Eine Gruppe von Sonnen- und Feuergöttern besteht aus Svarog, Svarozit,
Radogost, Dazbog. Als kleinere göttliche Erscheinungen kann man Chors,
Stribog, Simargl (offensichtlich eine iranische Anleihe), Pereplut
hinzufügen. Auf der dritten Stufe des Gemeinwohls ist die Anwesenheit von
Zwillingsbrüdern und einer weiblichen Gottheit, Mokos, mit einer Anzahl
Haus-, Hof-und Ackergeistern anzunehmen. Rod und Rozanice (feminin Pl.)

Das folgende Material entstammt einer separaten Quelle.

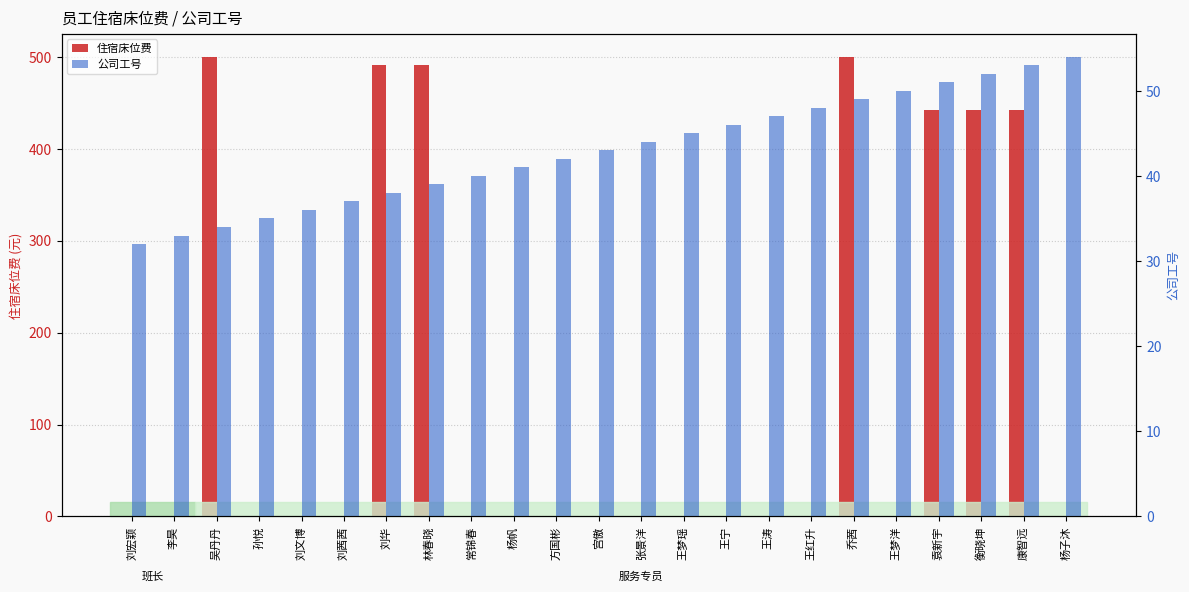

What is the sum of all 住宿床位费 values?

3306.8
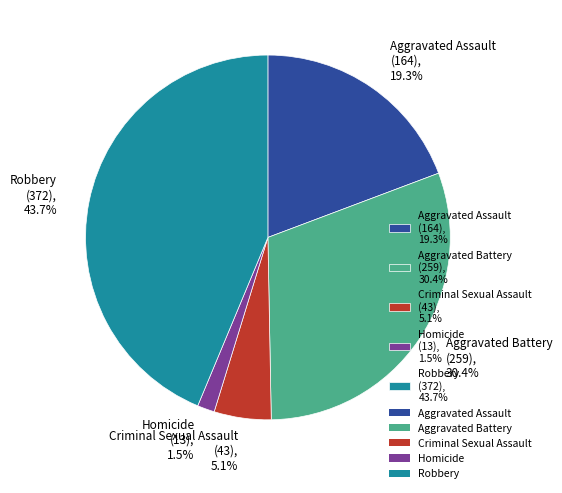

Rank the categories by value from highest to lowest.

Robbery, Aggravated Battery, Aggravated Assault, Criminal Sexual Assault, Homicide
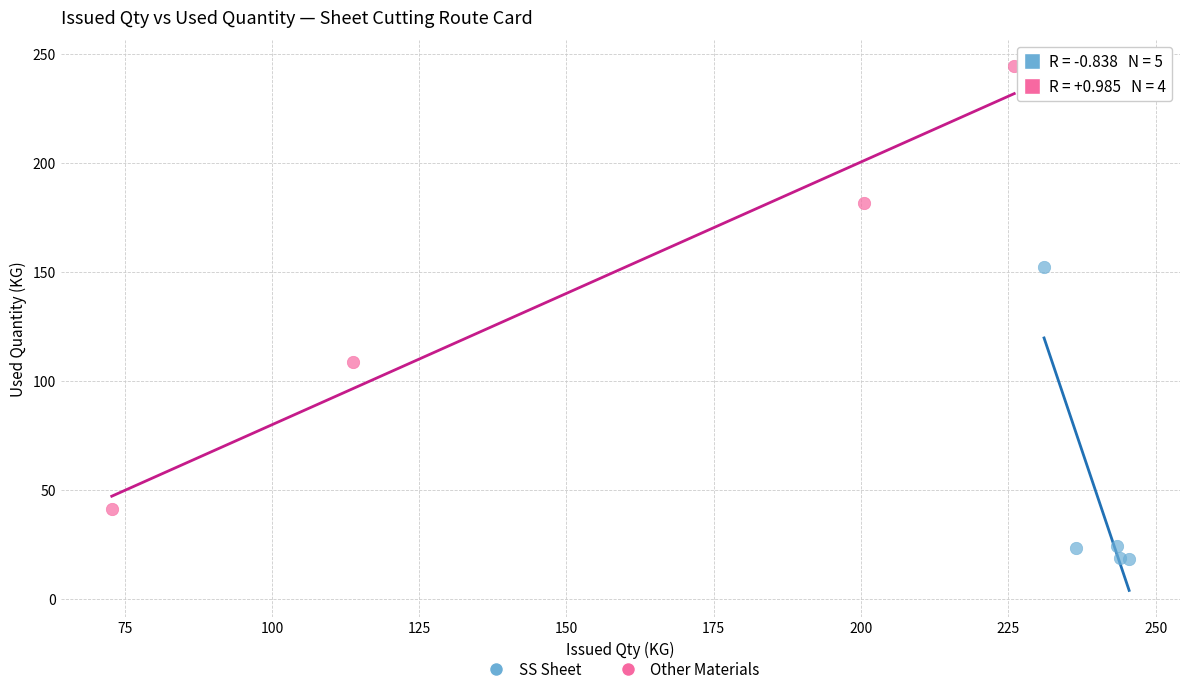

Which series reaches the minimum Y coordinate?

SS Sheet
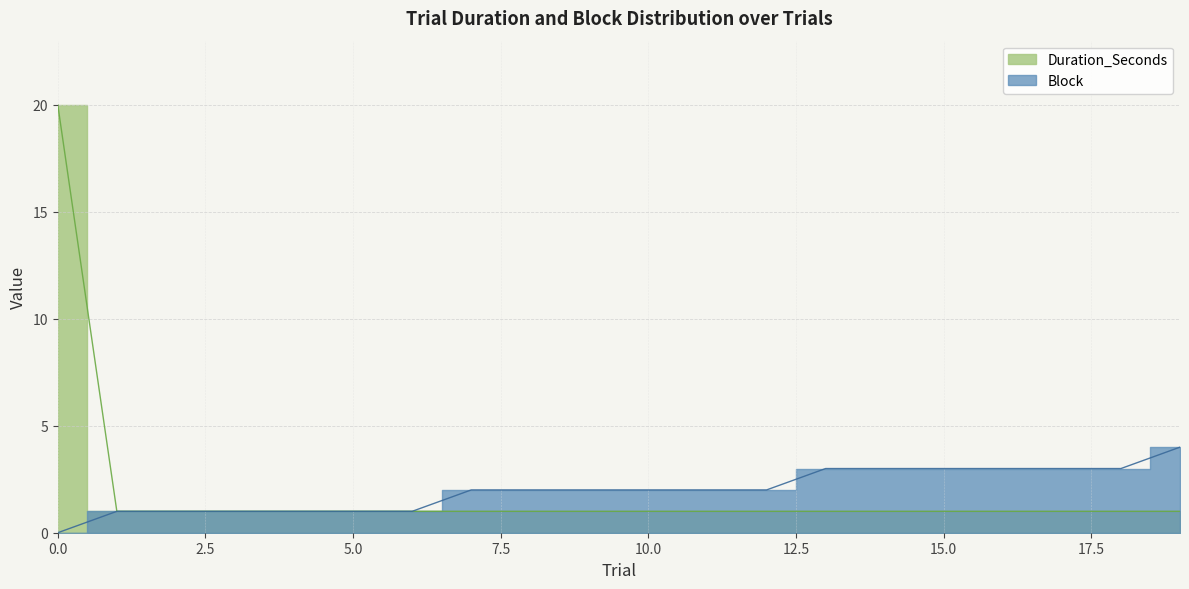

What is the difference between the Block values at 0 and 7?

2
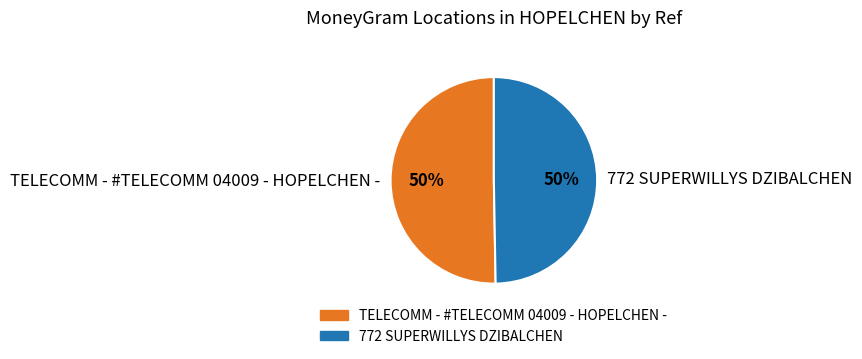

Approximately how many times larger is the value at 772 SUPERWILLYS DZIBALCHEN compared to TELECOMM - #TELECOMM 04009 - HOPELCHEN -?

1.0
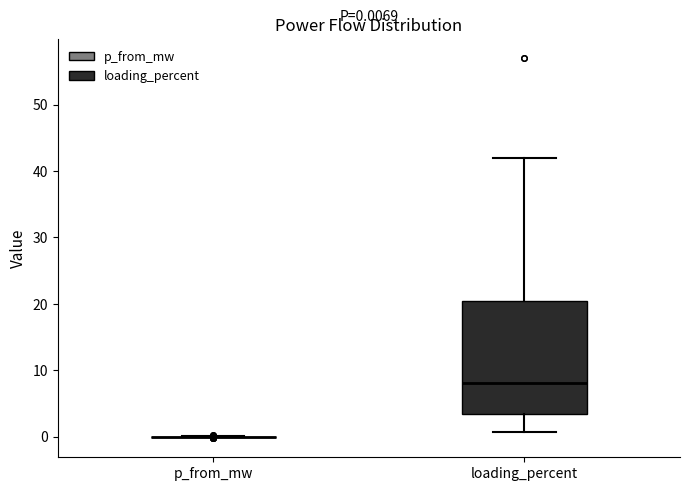

Comparing the boxes themselves (not the whiskers), which one is the tallest?

loading_percent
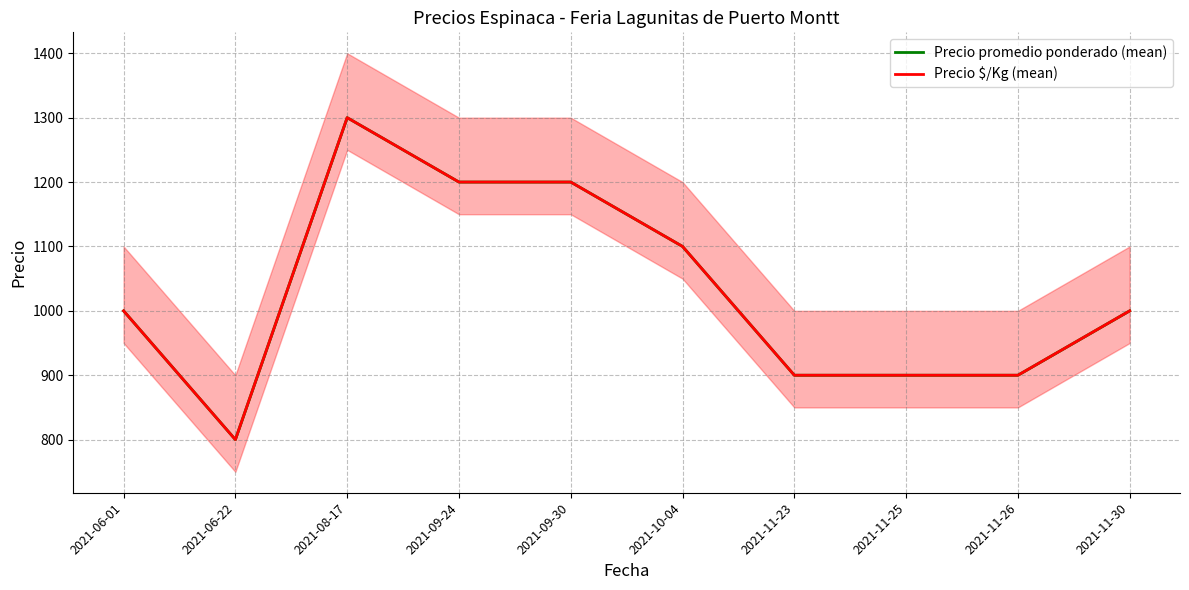

At which category is the sum across all series the highest?

2021-08-17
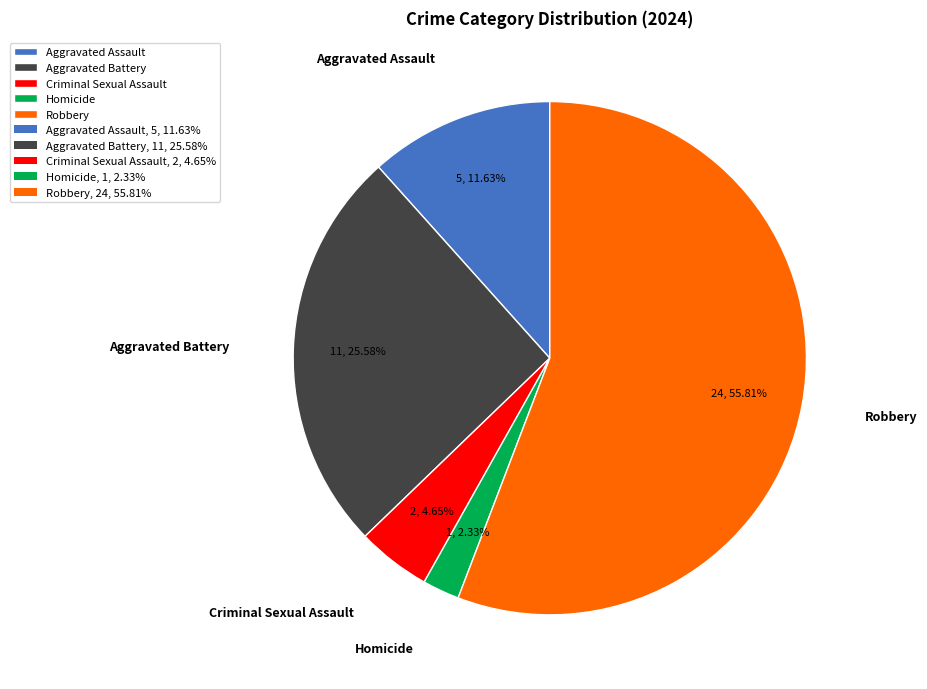

Between Robbery and Criminal Sexual Assault, which is larger?

Robbery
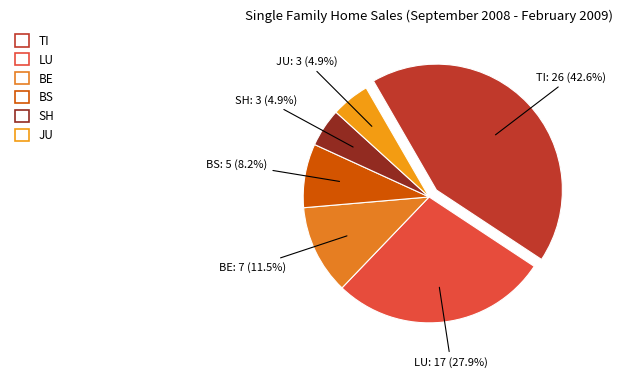

Which slice is the largest?

TI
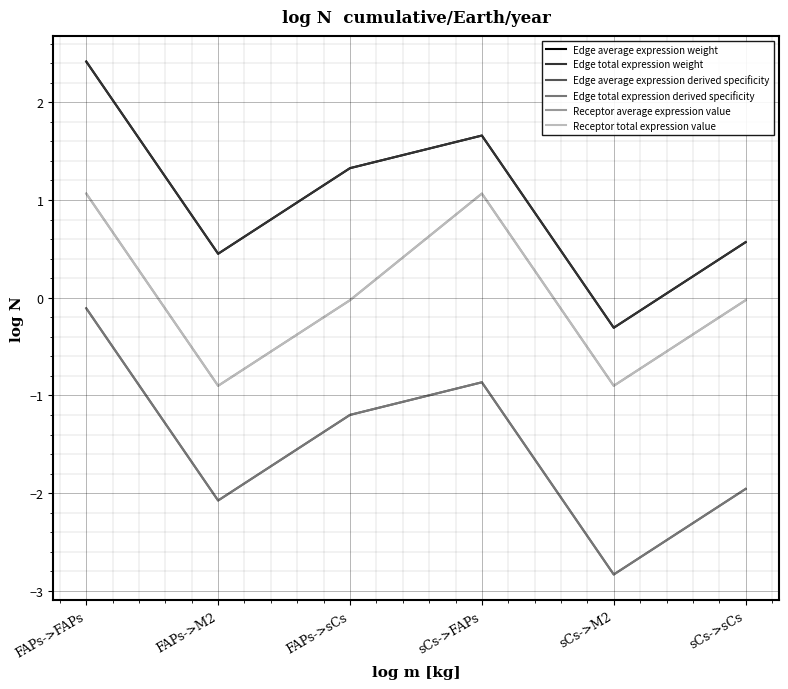

Count the number of categories in the chart.

6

sowie die Personifikationen des Schicksals (Dola) und dessen Wahrsagerinnen
sind auch nachgewiesen. Die Mythen über die Schöpfung und die Erhaltung der
Welt, die Vorstellungen und magischen Riten im festlichen Zyklus des
agrarischen Jahreskalenders gehören ebenso zu diesen Anschauungen. Weit
ausgebaut und vielschichtig ist das komplementäre Gebiet der Dämonologie:
hier wirbeln Seelen der Verstorbenen, Alp-, Luft-, Wasser-Wald- und
Tiergeister.
Als die slawischen Stämme ab dem 8. Jh. zu grösseren Verbänden und
staatsähnlichen Formen strebten, kam es auch zu Umgestaltungen in den Kult
und im polytheistischen Glauben. Heilige Haine und Tempel wurden ausgebaut,
Bildsäulen errichtet, einige Götter als Stammeshauptgottheiten auserwählt.
Das Welt- und Menschenbild des Volkes blieb in seinen wesentlichen Zügen,
seiner Magie, Dämonologie und Eschatologie jedoch unberührt. Abendländisches
wie morgenländisches Christentum beseitigten mit staatlicher Hilfe zwar in
relativ kurzer Zeit die obengenannten Kulte, nicht jedoch z. B. die
Jenseitsvorstellungen. Bis heute bewahrt der slawische Volksbrauch neben
synkretistischen Formen die Grundlagen der mündlich fortgepflanzten
Überlieferung der archaischen Anschauungen und ihrer Sakralisierung.